À la demande de l’Observatoire de la vie politique de la Fondation, des personnalités nous ont livré certains de leurs souvenirs ou de leurs liens avec le « 10 rue de Solférino ». L’ancien sénateur et député européen Henri Weber, qui fut membre du bureau national et du secrétariat du Parti socialiste, revient sur trois moments particuliers dans la vie du siège.
S’agissant de Solférino, « j’ai plus de souvenirs que si j’avais mille ans ». Parmi cette multitude, j’en choisirais trois : un exécrable, un agréable, un émouvant.
J’ai emménagé à Solférino le 14 janvier 1992, lorsque Laurent Fabius, jusqu’alors président de l’Assemblée nationale, est devenu premier secrétaire. Nous fûmes accueillis par une escouade d’inspecteurs de la police judiciaire, qui s’activaient dans les bureaux à la recherche de documents concernant l’affaire Urba, du nom de l’organisme de collecte de fonds pour le financement du PS. C’était avant les lois socialistes réglementant les dons des entreprises aux partis politiques et instituant leur financement public. L’atmosphère était crépusculaire. Je me suis installé au premier étage, en face du bureau du premier secrétaire, et nous nous sommes mis au travail.
Le souvenir plaisant est celui des longs week-ends passés à Solférino avec les jeunes responsables des fédérations socialistes, venus de toute la France, participer à l’Université permanente des cadres fédéraux. Secrétaire national à la culture et à la formation, je m’étais rendu compte qu’à partir du jeudi soir Solférino était désert : les dirigeants nationaux comme les permanents, eux-mêmes souvent élus, avaient rejoint leurs territoires jusqu’au lundi matin. Président de l’Université d’été de La Rochelle, je souhaitais depuis longtemps compléter ce « festival de Cannes du Parti socialiste », qui était alors au sommet de sa gloire, par une Université permanente des jeunes cadres départementaux. Pourquoi ne pas l’installer au siège national du parti ? Le bureau national approuva cette proposition par acclamations et, à partir de 1999, tous les trimestres, une centaine de jeunes dirigeants prenaient possession pour trois jours de « Solfé ». Pour les repas pris en commun, chacune et chacun apportaient fièrement ses spécialités régionales, liquides et solides. Les intellectuels, experts, chercheurs en tous genres venaient volontiers dispenser leur savoir et échanger avec ce public de praticiens de la politique, avides de savoir. Yves Attou et l’équipe nationale des formateurs du PS, composés de professionnels de la profession, veillaient à ce que la dimension festive de ce rassemblement n’empiète pas sur le sérieux des travaux. Le dernier jour de la dernière session, les stagiaires choisissaient à la majorité simple le nom de leur promotion.

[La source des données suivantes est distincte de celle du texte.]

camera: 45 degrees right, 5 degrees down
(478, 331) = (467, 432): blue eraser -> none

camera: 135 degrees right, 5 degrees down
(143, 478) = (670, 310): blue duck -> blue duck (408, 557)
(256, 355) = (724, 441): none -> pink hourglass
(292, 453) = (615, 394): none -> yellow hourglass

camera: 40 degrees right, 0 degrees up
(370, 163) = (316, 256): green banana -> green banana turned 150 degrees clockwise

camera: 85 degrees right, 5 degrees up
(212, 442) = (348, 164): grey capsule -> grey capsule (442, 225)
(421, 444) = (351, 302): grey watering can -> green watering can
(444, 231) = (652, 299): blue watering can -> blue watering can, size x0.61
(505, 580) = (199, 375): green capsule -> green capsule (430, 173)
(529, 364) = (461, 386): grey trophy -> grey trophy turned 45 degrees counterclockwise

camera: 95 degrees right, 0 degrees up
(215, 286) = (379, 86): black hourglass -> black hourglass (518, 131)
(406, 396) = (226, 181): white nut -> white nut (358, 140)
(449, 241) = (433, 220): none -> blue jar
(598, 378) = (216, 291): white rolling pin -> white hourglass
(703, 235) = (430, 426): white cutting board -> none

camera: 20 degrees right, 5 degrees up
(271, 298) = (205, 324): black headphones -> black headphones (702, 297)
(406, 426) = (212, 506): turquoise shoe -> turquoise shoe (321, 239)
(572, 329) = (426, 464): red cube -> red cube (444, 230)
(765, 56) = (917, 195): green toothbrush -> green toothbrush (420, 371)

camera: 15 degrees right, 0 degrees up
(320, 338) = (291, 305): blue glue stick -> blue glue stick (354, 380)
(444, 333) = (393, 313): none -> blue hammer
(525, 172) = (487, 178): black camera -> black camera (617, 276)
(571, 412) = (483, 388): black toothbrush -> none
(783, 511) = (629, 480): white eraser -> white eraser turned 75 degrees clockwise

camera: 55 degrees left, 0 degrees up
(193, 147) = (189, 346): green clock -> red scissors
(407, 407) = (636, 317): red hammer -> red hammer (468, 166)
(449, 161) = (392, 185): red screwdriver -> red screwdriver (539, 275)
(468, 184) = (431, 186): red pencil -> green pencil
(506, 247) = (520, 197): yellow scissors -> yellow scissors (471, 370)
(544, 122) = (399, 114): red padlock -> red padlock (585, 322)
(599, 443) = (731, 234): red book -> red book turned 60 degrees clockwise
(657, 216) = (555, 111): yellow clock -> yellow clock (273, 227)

Mon souvenir le plus émouvant fut la visite d’adieu aux socialistes de François Mitterrand, le 17 mai 1995, immédiatement après sa passation de pouvoir à Jacques Chirac, à l’Élysée. Émacié, pâle, rongé par la maladie, mais le verbe toujours envoûtant, celui qui avait porté la gauche au pouvoir, après vingt-trois années passées dans l’opposition, a délivré un message d’optimisme. « Vous n’êtes plus au pouvoir, a-t-il dit aux nombreux élus et militants socialistes rassemblés dans la cour Pierre Bérégovoy. Mais ne perdez pas espoir, vous serez surpris de la vitesse à laquelle vous y serez de nouveau ! ». Deux ans et quinze jours plus tard, Lionel Jospin entrait à Matignon et le groupe socialiste retrouvait la majorité absolue au Parlement.
Aujourd’hui, les temps sont plus durs pour la social-démocratie en France, en Europe et dans le monde. Partout les démagogues populistes ont le vent en poupe. Mais jamais les valeurs et les grands objectifs du socialisme démocratique n’ont été plus actuels. Il appartient à la nouvelle génération de socialistes et de progressistes de donner à nouveau raison à la prophétie de Mitterrand, énoncée dans la cour de Solférino, destinée désormais à de tout autres usages.